Monday, January 12, 2015

Writing Prompts (from Middle School Writing Unit)

Writing Journal Prompts
Every night, you will try your hand at one kind of creative writing or another. You can repeat prompts that you LOVE, you can skip ones you can’t get excited about.
Here are some pro-tips to make your creative writing DAZZLE:
·   Use specific verbs (“She tip-toed into the room,” not “She went into the room.”)
·   Use concrete nouns (“We ate ahi poke on white rice with shavings of dark green nori wilting into the wasabi mayonnaise,” not “We ate lunch.”
·   Avoid wimpy to-be verbs: BE, IS, AM, ARE, WERE, WAS, WOULD
·   Use sensory details (what did you see, hear, feel, taste, touch, smell?
·   POEMS DON'T NEED TO RHYME. PLEASE, SAVE US FROM RHYMED POEMS.
·   As Ms. Frizzle always says, “Take risks, make mistakes, and get messy!”
Prompts
Write a letter to someone-- it can be a real person, an imaginary person, a stranger, an idea, an animal-- telling about your past (your experiences), present (your values) and your future (your goals).
Write a poem about your inner life and your outer life. You can use the lines “I seem to be…but really I am…”
Tell the story of your daily journey to school in great detail
Speak for something that cannot speak for itself
Write a poem in honor of someone—silly or serious
Write HYPERBOLE—impossible exaggeration—about all the amazing things you have done
Go outside and listen and write down everything you sense
Write a letter than can never be sent
Write a poem of secrets
Write a poem of lies and truths mixed together
Write down a dream that you have had
Write a letter to your future great great grandchildren
Write a letter FROM your great great grandchildren
Write a letter to a character in a book
Write what is secret and what is shared. “No one knows…” and “Everyone knows….”
Use OXYMORON—contradictions like “dry ocean” “cruel love”
Write riddles and puzzles.
Write a ghost story
Write what you believe and what you don’t believe
Write about something that you have mixed feelings about. For example, what is something that you love and hate at the same time?
Write a “human interest story” about a really interesting person that you know.
Write an editorial about an issue that is important to you and you want others to understand better.
Write a poem that explores how you were named and the meaning of your name. Include at least one bold lie.
Describe doing something-- your hobby, eating, waking up, sleeping-- using onomatopoeia to transport the readers to your world
Write a fable—a short story about animals that behave like humans and learn a moral.

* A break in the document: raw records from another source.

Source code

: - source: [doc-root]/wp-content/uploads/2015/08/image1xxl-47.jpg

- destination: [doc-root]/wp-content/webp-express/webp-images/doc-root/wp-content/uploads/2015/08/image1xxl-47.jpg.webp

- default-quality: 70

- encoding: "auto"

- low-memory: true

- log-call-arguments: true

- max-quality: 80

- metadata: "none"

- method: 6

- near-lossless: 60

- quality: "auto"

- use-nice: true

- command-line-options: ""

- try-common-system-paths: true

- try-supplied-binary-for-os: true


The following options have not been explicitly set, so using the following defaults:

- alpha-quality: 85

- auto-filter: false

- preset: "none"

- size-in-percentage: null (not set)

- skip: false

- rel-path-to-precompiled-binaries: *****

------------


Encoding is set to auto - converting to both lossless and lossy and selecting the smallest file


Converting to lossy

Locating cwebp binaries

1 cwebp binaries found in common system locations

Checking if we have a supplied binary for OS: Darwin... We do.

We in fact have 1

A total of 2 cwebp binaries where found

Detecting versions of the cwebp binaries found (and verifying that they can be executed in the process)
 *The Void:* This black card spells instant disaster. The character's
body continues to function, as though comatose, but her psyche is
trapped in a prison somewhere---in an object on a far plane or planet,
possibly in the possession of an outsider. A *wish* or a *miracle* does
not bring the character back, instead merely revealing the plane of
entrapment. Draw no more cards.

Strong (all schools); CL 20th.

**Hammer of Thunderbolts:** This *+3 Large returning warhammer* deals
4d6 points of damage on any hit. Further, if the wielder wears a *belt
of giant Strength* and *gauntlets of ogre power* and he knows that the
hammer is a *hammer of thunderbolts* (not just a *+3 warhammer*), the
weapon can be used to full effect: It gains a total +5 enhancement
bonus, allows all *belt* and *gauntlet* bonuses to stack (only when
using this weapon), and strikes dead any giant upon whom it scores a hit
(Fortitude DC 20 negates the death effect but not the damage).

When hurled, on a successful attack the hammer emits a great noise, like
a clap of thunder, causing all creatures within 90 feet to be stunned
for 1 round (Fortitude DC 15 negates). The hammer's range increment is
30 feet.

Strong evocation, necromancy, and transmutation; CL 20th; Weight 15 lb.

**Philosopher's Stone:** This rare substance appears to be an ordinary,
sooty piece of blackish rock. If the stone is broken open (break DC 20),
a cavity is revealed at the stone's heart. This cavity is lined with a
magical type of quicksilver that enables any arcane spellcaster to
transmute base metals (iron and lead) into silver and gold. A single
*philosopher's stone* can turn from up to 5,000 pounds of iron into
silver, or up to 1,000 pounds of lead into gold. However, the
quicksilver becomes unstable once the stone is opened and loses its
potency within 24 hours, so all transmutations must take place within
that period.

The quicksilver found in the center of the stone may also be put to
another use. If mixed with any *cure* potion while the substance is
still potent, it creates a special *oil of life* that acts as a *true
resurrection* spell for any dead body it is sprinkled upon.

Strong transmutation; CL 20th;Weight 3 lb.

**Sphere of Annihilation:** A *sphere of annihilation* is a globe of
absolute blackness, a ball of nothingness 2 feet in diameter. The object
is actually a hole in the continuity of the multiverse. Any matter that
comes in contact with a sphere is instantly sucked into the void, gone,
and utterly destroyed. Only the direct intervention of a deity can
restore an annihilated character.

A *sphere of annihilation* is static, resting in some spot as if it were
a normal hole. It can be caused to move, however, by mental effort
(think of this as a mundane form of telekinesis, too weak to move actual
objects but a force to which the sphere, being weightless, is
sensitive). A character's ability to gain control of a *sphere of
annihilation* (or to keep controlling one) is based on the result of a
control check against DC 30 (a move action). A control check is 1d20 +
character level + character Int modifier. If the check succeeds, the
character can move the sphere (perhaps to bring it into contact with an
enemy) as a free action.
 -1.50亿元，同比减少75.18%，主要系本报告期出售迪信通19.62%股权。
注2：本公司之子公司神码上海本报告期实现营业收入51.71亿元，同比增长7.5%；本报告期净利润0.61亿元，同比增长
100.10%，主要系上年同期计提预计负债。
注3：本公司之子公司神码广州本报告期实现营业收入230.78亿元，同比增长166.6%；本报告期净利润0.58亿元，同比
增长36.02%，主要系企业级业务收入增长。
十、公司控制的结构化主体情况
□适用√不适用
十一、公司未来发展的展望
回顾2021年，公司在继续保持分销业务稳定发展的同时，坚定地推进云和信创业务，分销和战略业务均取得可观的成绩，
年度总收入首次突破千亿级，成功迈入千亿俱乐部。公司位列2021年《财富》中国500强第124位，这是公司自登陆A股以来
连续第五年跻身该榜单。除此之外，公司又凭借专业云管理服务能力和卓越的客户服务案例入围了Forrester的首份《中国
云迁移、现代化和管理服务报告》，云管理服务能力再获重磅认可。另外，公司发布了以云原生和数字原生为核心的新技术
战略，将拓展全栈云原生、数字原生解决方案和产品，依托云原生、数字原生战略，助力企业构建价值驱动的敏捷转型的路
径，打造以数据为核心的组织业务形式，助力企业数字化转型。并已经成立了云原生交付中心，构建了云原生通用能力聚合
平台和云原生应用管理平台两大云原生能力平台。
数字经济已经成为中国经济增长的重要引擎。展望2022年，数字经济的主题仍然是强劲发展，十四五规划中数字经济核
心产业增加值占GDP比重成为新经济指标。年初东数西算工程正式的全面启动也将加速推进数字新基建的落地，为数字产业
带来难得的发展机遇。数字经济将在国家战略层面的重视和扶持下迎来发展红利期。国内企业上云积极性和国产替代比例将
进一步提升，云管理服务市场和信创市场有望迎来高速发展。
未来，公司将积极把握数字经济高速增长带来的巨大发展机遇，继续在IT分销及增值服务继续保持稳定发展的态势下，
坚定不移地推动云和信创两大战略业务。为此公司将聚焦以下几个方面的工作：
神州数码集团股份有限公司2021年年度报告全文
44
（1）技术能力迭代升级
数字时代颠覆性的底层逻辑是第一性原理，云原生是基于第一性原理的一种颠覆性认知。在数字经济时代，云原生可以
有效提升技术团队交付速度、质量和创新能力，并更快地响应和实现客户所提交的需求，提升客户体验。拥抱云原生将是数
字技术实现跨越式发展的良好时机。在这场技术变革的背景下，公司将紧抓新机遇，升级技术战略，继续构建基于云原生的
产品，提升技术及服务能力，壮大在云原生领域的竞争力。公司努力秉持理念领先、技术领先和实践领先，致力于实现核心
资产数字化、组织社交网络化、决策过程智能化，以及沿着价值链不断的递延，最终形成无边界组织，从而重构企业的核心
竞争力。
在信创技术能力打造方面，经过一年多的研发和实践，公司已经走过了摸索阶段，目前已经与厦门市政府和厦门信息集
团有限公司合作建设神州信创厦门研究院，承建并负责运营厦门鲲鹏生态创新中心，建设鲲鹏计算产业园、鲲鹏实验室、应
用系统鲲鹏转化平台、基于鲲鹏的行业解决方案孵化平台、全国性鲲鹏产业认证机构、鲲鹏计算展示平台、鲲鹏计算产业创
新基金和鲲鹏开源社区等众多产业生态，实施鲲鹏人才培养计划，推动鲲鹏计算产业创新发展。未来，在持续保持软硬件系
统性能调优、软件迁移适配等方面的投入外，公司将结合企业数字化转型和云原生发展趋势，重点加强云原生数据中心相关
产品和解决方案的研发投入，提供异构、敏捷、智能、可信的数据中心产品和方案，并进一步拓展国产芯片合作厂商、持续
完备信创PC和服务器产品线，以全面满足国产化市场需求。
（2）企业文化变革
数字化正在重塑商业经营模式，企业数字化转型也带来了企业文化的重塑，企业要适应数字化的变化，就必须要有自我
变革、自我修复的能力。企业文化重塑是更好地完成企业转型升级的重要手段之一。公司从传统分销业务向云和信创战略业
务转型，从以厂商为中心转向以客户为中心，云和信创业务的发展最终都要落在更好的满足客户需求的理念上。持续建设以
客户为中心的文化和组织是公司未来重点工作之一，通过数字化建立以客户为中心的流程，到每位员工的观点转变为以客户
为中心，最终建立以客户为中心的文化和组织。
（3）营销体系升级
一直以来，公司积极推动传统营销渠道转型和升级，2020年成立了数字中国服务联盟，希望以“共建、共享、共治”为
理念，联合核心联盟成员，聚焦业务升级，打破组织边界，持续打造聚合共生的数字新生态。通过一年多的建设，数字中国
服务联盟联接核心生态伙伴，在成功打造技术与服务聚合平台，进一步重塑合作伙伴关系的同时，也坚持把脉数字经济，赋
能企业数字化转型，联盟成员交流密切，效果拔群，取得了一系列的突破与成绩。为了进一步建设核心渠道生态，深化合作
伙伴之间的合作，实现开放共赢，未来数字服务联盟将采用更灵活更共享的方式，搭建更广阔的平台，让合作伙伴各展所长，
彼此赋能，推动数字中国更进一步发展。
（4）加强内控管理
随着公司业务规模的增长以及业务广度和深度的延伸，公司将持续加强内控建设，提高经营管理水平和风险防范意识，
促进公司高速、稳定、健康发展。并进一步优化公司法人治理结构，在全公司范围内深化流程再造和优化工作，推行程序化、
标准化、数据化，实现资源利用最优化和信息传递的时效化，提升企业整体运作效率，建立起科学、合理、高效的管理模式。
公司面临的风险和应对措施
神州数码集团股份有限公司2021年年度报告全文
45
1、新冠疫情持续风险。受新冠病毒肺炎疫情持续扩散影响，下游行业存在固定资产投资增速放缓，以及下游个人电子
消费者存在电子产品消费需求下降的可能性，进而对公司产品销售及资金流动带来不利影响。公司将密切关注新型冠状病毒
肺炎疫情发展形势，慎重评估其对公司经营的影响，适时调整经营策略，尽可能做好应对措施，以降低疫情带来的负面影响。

Write a story or poem about a person you love using all of your senses except for sight.
Write a poem about your New Years Resolutions. What would happen if you kept them all year? What would happen if you broke them all right away?
Remember an embarrassing conversation. Write it down as it really happened, and then rewrite it as you WISH it had really gone. Be as clever as possible.
False apologies: Apologize for things you are not actually sorry that you did.
Retell a fairy tale from an unusual point of view. Maybe from the bad-guy’s POV, or some other observer who would see things differently than the way we usually think of the story.
Write a description of a photograph that you have, and dive in to the memories.
Write about things that you will never do.
Animal questions. Think of an interesting animal. Ask it questions about how it got that way, what it thinks, what its life is like.
Try a Haiku poem.
They only use three short lines.
Five, Seven and Five.
Describe one situation from a person’s point of view, and then describe it again from an animal’s point of view.
Write the things that you know. And the things that you don’t know.
Write a love letter to things you are afraid of.
Write a prayer of thanksgiving.  Be specific and creative.
If you were a writer, what poems would you write? Make a poem that lists all of your poem topics.
Write a list of Rules for life. They can be specific, like “Rules for Parents” or general, like a list of “Never….”
Write a story about a friend, putting them in situations that would make them happy.
How have you changed since you were a small child?
What do you need, and what do you want? What don’t you want that maybe you should?